Damit ist sie in guter Gesellschaft – inzwischen gibt es auch multinationale Konzerne, die auf Trainer setzen, die mit den Methoden aus der Angewandten Improvisation arbeiten. Es gibt eine große Bandbreite an Methoden, die die Kraft der Intuition sowie Spontanität fördern und nutzen. Je nach Basis- und Zusatzqualifikation jener, die Angewandte Improvisation anbieten, kommen sie aus Feldern wie der Unternehmensberatung, dem Improvisationstheater, Psychotherapie, Lebens- und Sozialberatung, Forumtheater, Psychodrama, Playback-Theater, Coaching oder Akido.

 

Über 25.500 Menschen sind in Österreich in mehr als 1750 Amateurtheatergruppen tätig. Isabelle Supanz vom Österreichischen Bundesverband für außerberufliches Theater (ÖBV Theater) verweist auf eine Studie, in der u.a. die Motive für diese beliebte Freizeitbeschäftigung untersucht werden: Entspannen und abschalten können, nennen viele. Große Bedeutung wird dem Kennenlernen anderer Menschen, dem Zusammenspiel und -sein in einer Gruppe beigemessen. „Gerade am Land sind die Theatergruppen sehr stabil. Zuschauer kommen auch deswegen häufiger, weil sie bestimmte Spieler wieder sehen wollen“, ergänzt Supanz.

 

Alle haben die Fähigkeit, auf der Bühne zu stehen

Als weiteres Motiv wird in der Studie genannt, durch die Beschäftigung mit Theater zu lernen „neue Ideen zu erforschen“, „mein Wissen zu vergrößern“ oder „neue Dinge zu entdecken“. Ebenso ein Motiv ist es, Prestige und Anerkennung zu bekommen. Interessant ist, dass als wichtiges Motiv „besser Theater spielen“ genannt wird.
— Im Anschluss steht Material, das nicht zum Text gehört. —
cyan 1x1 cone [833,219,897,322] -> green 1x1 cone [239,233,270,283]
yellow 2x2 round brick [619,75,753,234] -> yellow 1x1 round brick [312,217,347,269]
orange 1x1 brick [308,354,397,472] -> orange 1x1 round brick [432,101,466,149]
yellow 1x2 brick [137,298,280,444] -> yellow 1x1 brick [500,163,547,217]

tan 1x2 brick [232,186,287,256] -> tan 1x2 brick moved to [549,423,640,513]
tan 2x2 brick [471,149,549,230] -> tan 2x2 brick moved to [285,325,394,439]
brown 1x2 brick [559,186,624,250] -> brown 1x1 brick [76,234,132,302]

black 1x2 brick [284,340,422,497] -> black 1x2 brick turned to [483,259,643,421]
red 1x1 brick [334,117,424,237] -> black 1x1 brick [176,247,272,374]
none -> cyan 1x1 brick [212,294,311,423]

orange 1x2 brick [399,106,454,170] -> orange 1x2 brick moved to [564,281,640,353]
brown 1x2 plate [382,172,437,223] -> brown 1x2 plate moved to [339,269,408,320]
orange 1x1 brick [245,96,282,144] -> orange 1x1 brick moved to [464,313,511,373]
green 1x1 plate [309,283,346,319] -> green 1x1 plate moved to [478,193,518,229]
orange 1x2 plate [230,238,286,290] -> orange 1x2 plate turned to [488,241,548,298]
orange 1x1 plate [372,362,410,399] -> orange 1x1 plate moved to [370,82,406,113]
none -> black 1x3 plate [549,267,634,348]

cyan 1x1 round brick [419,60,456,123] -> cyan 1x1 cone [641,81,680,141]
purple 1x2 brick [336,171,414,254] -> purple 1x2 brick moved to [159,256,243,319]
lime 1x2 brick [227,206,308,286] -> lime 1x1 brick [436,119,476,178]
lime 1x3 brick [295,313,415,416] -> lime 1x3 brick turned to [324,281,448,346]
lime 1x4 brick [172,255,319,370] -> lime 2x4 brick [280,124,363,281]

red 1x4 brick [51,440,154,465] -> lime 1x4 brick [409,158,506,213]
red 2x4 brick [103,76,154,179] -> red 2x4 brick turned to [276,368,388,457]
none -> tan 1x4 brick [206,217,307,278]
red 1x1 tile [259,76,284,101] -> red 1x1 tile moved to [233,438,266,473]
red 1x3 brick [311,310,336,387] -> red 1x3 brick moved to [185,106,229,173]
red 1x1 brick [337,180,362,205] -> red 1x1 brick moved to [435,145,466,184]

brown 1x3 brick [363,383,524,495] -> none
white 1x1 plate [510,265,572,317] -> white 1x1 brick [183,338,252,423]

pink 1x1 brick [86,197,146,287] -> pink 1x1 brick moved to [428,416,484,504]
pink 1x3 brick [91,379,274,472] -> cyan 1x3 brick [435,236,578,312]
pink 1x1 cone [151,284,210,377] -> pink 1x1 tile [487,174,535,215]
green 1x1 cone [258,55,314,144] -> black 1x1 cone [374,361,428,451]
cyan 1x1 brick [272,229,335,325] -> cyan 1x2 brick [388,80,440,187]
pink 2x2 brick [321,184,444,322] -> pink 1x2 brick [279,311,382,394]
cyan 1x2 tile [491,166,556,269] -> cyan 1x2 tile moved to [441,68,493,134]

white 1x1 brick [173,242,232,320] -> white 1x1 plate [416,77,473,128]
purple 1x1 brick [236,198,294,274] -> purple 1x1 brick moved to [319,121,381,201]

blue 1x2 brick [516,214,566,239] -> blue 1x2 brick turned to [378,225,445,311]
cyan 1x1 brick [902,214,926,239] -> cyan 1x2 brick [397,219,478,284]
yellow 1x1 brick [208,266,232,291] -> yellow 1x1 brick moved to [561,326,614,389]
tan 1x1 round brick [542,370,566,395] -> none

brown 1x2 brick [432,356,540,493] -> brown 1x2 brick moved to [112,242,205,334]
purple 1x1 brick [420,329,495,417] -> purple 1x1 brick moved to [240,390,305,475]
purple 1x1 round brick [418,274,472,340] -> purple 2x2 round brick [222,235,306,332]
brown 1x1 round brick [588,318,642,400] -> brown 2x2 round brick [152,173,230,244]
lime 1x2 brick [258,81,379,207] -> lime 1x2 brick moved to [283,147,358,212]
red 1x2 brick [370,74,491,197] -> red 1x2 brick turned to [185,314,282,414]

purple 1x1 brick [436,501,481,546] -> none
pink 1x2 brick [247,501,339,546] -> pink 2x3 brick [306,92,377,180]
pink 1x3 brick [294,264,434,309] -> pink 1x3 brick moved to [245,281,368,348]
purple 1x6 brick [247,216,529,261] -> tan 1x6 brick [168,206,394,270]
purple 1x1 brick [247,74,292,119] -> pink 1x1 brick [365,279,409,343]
Laut Supanz geht es hier vielfach um das Arbeiten am „Theaterdeutsch“, das vielen Spielern so wichtig erscheint, sicheres Auftreten sowie Tipps und Tricks für die Inszenierung von Stücken. „Wenn mir jemand sagt: ‚Ich kann nicht Theater spielen...‘ sage ich: ‚Probiere es doch einfach aus!‘“ Für Supanz gilt, dass jeder und jede die Fähigkeit hat, auf Bühnen zu stehen und diese auch weiterentwickeln kann.

 

Impulse durch provokante Zugänge

Amateurtheater und freies Theater bringen Impulse: Durch provokante Zugänge wie Straßentheater oder in der Arbeit mit Menschen mit Behinderung und mit älteren Personen. „Große Bühnen, wie das Landestheater Linz, öffnen ihr Programm inzwischen auch diesen Gruppen, da diese spannende und unkonventionelle Akzente setzen“, freut sich Supanz. Theater zu spielen bringt aus ihrer Sicht auch jedem einzelnen viel: Es gibt Zeit und Raum, sich bewusst mit dem Körper auseinanderzusetzen, aktiv zu sein, es ist ein lustvolles Gedächtnistraining. Es geht darum, sich auf andere einzulassen und von anderen gehört und gesehen zu werden – „Psychohygiene“. Unterstützt wird spontan zu reagieren oder mit einer offenen Haltung abzuwarten, bis jemand anderer fertig gesprochen oder gehandelt hat.

 

 

Buchtipps:

Patricia R. Madson: Unverhofft kommt oft! Entdecken Sie Ihr Improvisationstalent: 13 geniale Alltagsstrategien, Vak-Verlag.

Ralf Schmitt, Torsten Voller: Ich bin total spontan, wenn man mir rechtzeitig Bescheid gibt, Ariston-Verlag.